Taking each line of the material below in turn, count those containing the string "wrist". Provide the number alone.
*** Opening Data extracts ***
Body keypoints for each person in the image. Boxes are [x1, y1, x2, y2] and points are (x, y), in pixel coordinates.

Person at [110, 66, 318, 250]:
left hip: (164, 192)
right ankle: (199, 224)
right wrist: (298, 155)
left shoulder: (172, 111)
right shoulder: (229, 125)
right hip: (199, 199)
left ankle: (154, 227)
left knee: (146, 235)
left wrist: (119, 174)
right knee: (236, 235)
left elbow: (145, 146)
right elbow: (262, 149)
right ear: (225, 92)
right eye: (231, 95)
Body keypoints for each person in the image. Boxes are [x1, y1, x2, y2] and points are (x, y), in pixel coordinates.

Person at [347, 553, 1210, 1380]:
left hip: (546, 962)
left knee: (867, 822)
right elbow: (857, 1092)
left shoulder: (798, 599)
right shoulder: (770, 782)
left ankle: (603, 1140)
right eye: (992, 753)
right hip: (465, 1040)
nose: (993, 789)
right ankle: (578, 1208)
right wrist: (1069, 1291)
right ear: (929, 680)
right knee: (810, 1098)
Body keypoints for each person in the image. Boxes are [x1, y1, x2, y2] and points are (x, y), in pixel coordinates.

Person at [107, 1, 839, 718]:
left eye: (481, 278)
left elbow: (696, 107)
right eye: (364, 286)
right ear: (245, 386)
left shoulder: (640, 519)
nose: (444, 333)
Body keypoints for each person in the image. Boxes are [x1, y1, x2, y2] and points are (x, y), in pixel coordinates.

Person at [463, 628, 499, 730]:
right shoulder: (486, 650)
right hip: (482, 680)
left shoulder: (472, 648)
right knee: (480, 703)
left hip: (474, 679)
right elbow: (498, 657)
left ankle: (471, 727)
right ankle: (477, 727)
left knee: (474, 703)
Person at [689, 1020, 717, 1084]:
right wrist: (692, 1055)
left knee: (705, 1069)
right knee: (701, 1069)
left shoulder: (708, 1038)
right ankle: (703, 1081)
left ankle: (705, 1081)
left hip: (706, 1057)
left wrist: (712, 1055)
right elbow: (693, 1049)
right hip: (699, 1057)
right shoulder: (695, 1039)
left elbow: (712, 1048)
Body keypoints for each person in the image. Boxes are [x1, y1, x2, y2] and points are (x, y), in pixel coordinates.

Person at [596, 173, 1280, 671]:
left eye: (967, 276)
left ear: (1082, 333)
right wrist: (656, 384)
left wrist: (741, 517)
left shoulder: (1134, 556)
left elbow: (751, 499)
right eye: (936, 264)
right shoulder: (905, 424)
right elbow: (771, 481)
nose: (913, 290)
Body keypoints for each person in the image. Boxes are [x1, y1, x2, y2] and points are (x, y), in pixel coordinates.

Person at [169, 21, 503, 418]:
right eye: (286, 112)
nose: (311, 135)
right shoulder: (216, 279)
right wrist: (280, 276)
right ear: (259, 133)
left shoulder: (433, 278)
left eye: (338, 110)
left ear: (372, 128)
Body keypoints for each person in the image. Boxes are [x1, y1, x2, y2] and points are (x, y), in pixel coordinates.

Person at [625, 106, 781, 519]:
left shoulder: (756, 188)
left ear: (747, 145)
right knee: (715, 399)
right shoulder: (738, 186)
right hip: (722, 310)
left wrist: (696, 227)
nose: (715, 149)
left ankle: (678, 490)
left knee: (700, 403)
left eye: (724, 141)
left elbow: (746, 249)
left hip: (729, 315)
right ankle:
*** Closing Data extracts ***
Completed task:
9